Calculate sample means

\(\bar X\) sample 1

[1] 10.94603

\(\bar X\) sample 2

[1] 10.12942

\(\bar X\) sample 1000

[1] 10.62223
  • The mean of the sample means is equal to the mean of the population. \[\mu_{\bar X} = \mu\] (independent of sample size)

\(\mu_{\bar X}\)

[1] 9.992325

\(\mu\)

[1] 10.00199
  • The standard deviation of sample means is equal to the standard deviation of the population divided by the square root of the sample size \[\sigma_{\bar X} =\frac{\sigma}{\sqrt{n}}\]

\(\sigma_{\bar X}\)

[1] 0.4309446

\(\frac{\sigma}{\sqrt{n}}\)

[1] 0.422629
  • If the population is normal, then the sample means will have a normal distribution

  • If the population is not normal (can be skewed, discrete, etc) but the sample is sufficiently large (\(n \geq 30\)), then the sampling distribution of sample means approximates a normal distribution.

Sampling distribution of sample means

2.3.2 Simulation Central Limit Theorem

We illustrate the Central Limit Theorem (CLT) by means of a simulation.
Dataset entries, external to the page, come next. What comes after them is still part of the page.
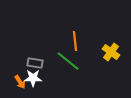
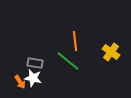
white star: rotated 12 degrees clockwise
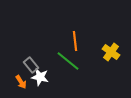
gray rectangle: moved 4 px left, 2 px down; rotated 42 degrees clockwise
white star: moved 7 px right, 1 px up
orange arrow: moved 1 px right
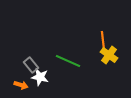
orange line: moved 28 px right
yellow cross: moved 2 px left, 3 px down
green line: rotated 15 degrees counterclockwise
orange arrow: moved 3 px down; rotated 40 degrees counterclockwise
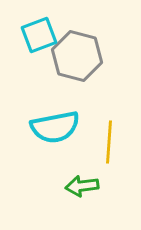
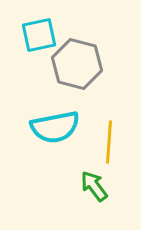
cyan square: rotated 9 degrees clockwise
gray hexagon: moved 8 px down
green arrow: moved 12 px right; rotated 60 degrees clockwise
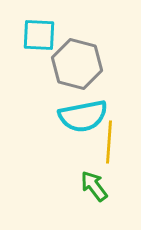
cyan square: rotated 15 degrees clockwise
cyan semicircle: moved 28 px right, 11 px up
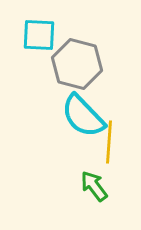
cyan semicircle: rotated 57 degrees clockwise
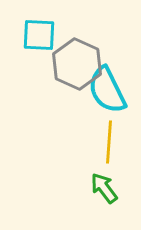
gray hexagon: rotated 9 degrees clockwise
cyan semicircle: moved 24 px right, 26 px up; rotated 18 degrees clockwise
green arrow: moved 10 px right, 2 px down
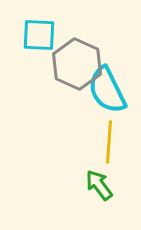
green arrow: moved 5 px left, 3 px up
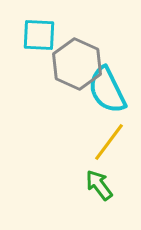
yellow line: rotated 33 degrees clockwise
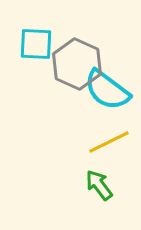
cyan square: moved 3 px left, 9 px down
cyan semicircle: rotated 27 degrees counterclockwise
yellow line: rotated 27 degrees clockwise
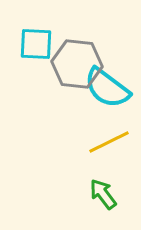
gray hexagon: rotated 18 degrees counterclockwise
cyan semicircle: moved 2 px up
green arrow: moved 4 px right, 9 px down
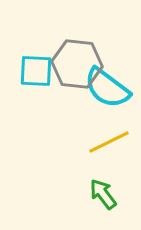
cyan square: moved 27 px down
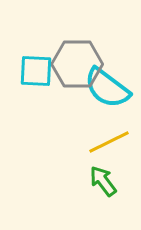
gray hexagon: rotated 6 degrees counterclockwise
green arrow: moved 13 px up
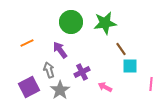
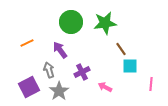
gray star: moved 1 px left, 1 px down
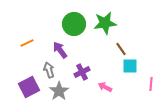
green circle: moved 3 px right, 2 px down
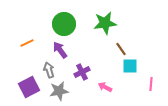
green circle: moved 10 px left
gray star: rotated 24 degrees clockwise
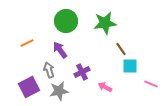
green circle: moved 2 px right, 3 px up
pink line: rotated 72 degrees counterclockwise
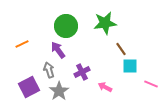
green circle: moved 5 px down
orange line: moved 5 px left, 1 px down
purple arrow: moved 2 px left
gray star: rotated 24 degrees counterclockwise
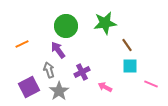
brown line: moved 6 px right, 4 px up
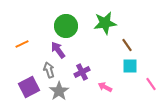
pink line: rotated 32 degrees clockwise
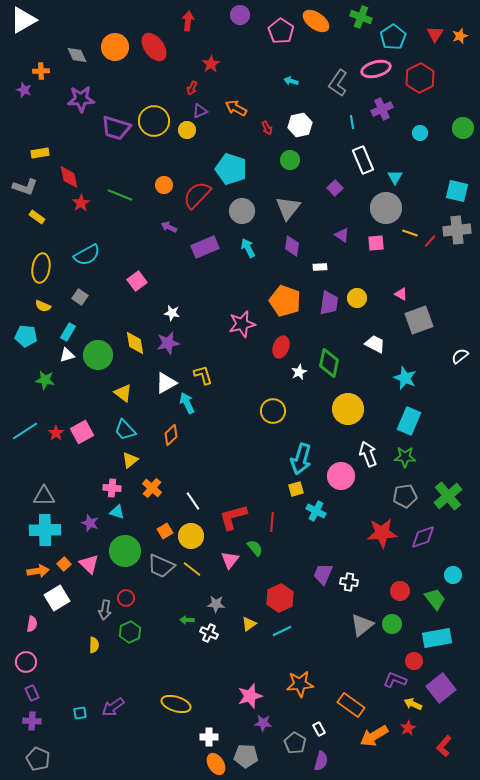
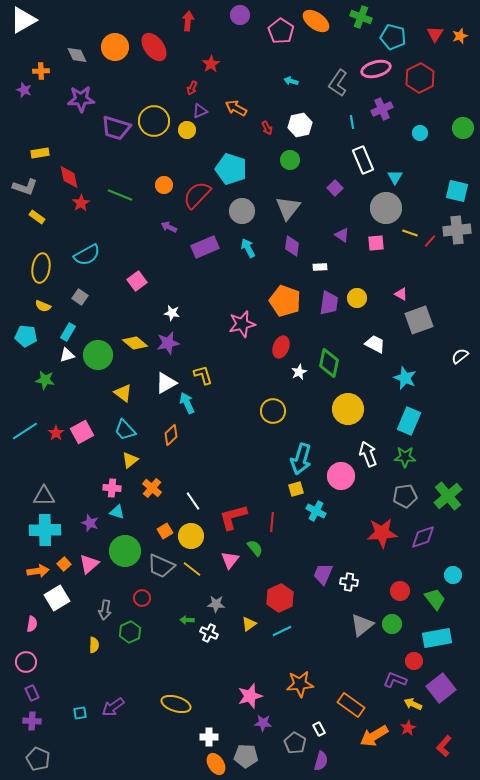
cyan pentagon at (393, 37): rotated 25 degrees counterclockwise
yellow diamond at (135, 343): rotated 40 degrees counterclockwise
pink triangle at (89, 564): rotated 35 degrees clockwise
red circle at (126, 598): moved 16 px right
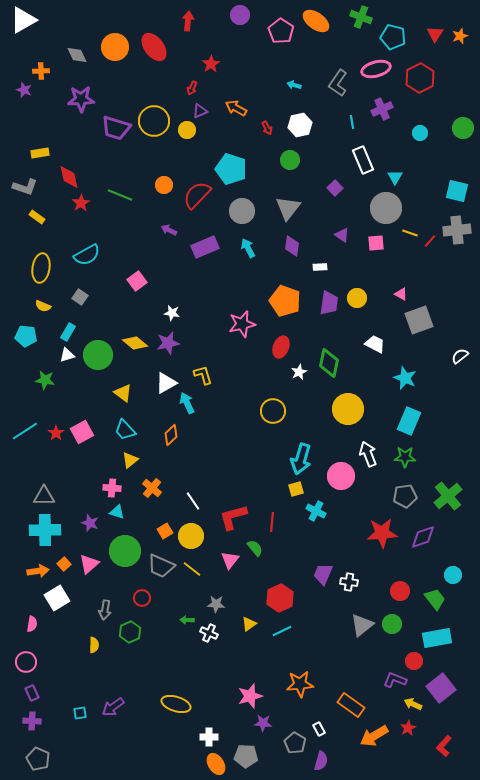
cyan arrow at (291, 81): moved 3 px right, 4 px down
purple arrow at (169, 227): moved 3 px down
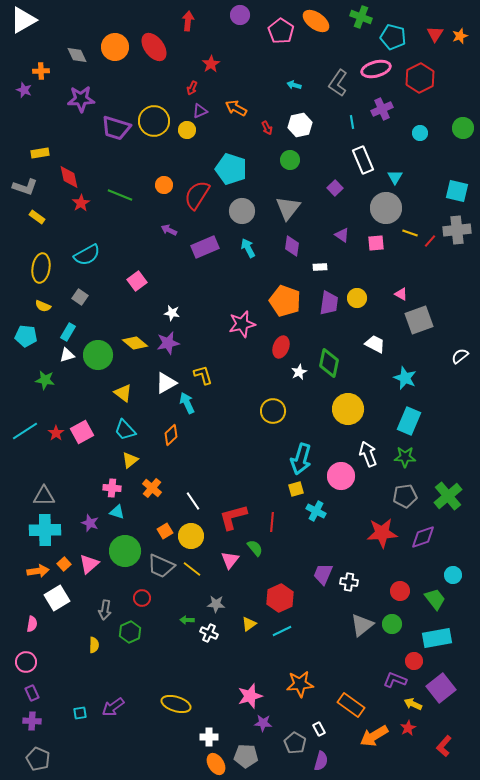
red semicircle at (197, 195): rotated 12 degrees counterclockwise
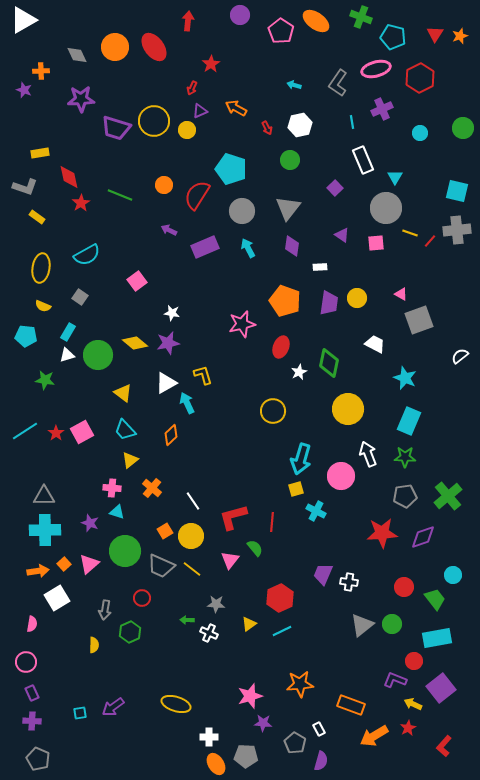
red circle at (400, 591): moved 4 px right, 4 px up
orange rectangle at (351, 705): rotated 16 degrees counterclockwise
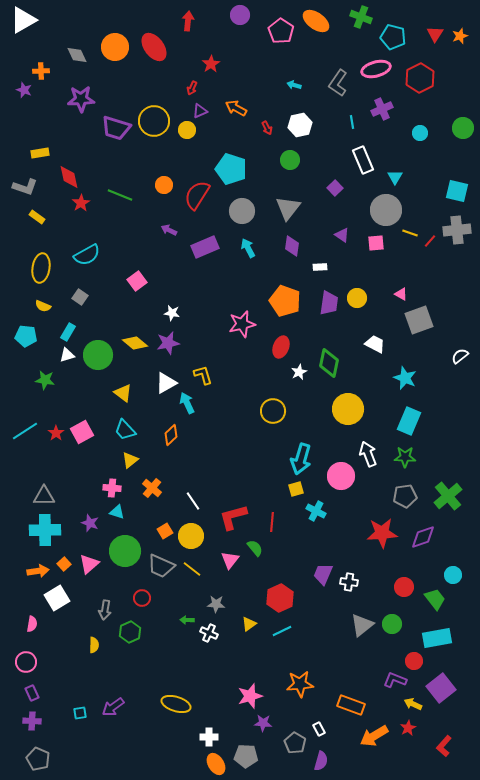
gray circle at (386, 208): moved 2 px down
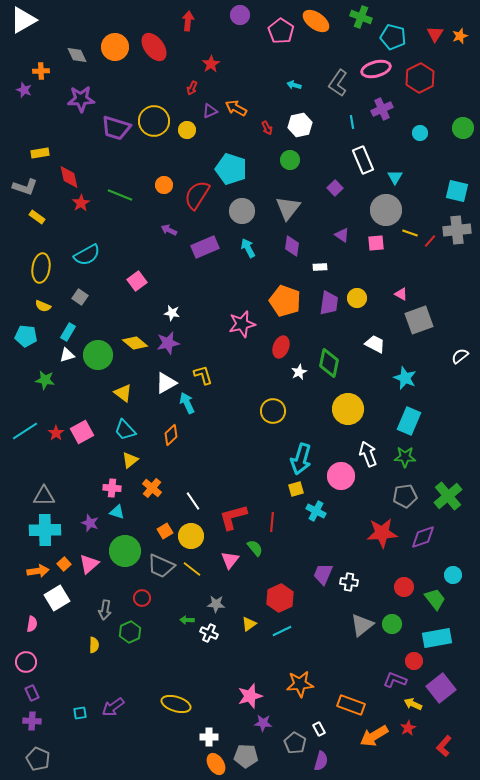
purple triangle at (200, 111): moved 10 px right
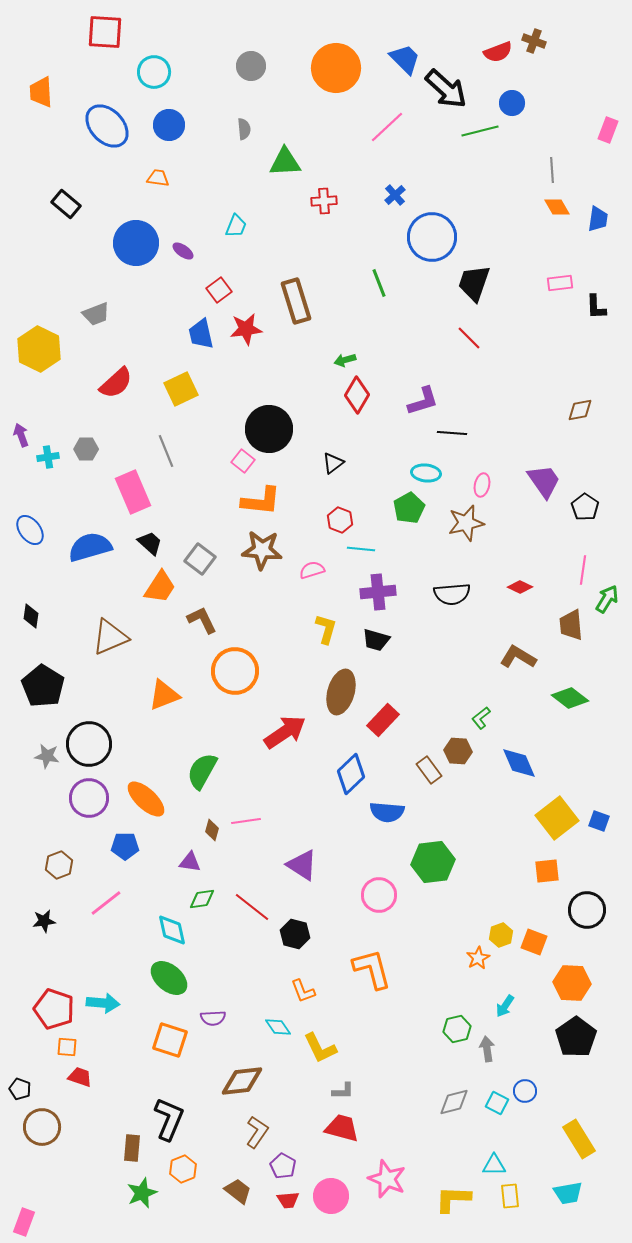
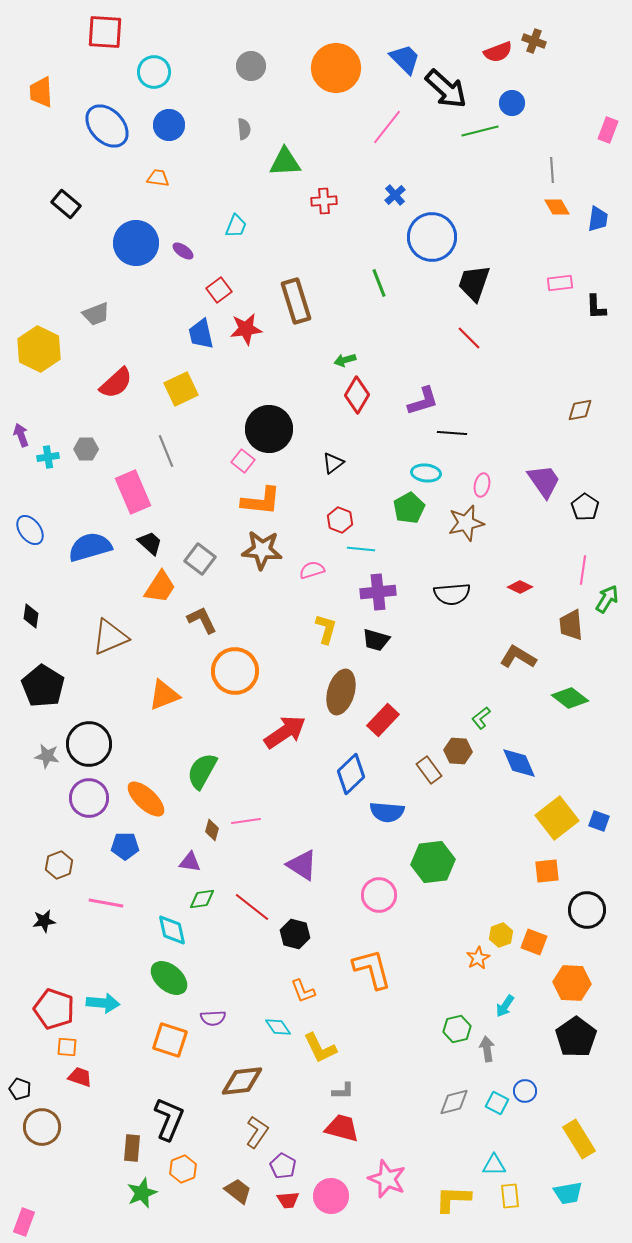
pink line at (387, 127): rotated 9 degrees counterclockwise
pink line at (106, 903): rotated 48 degrees clockwise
The CLT applies to any distribution. To illustrate the CLT we can consider any population, it does not necessarily need to be normal. For example, we consider the following population which consists of 100000 numbers drawn from two different normal distributions.

pop <- c(rnorm(20000, mean = 10, sd = 3),
         rnorm(80000, mean = 70, sd = 10))

hist(pop, main = "Population")

The mean and standard deviation of the population are the following:

mean(pop)
[1] 57.99285
sd(pop)
[1] 25.6466

Now we randomly select 1000 samples of size \(n=50\).

n <- 50
mats <- NULL
for(i in 1:1000){
s <- sample(pop, n, replace = TRUE)
mats <- cbind(mats, s)
}

We calculate the mean of each sample and plot the sampling distribution of the sample mean.

samplemeans <- apply(mats, 2, mean)
hist(samplemeans, main = "Sample mean")

We calculate the mean and standard deviation of the sampling distribution of the sample mean and check the CLT.

  • Sample size \(n \geq 30\).

  • Sampling distribution of sample mean approximates to a normal distribution.

  • Mean of the sample mean is \(\mu_{\bar X} = \mu\)

mean(samplemeans)
[1] 57.97094
mean(pop)
[1] 57.99285
  • Standard error (standard deviation of the sample mean) is \(\sigma_{\bar X} =\frac{\sigma}{\sqrt{n}}\)
sd(samplemeans)
[1] 3.608148
sd(pop)/sqrt(n)
[1] 3.626976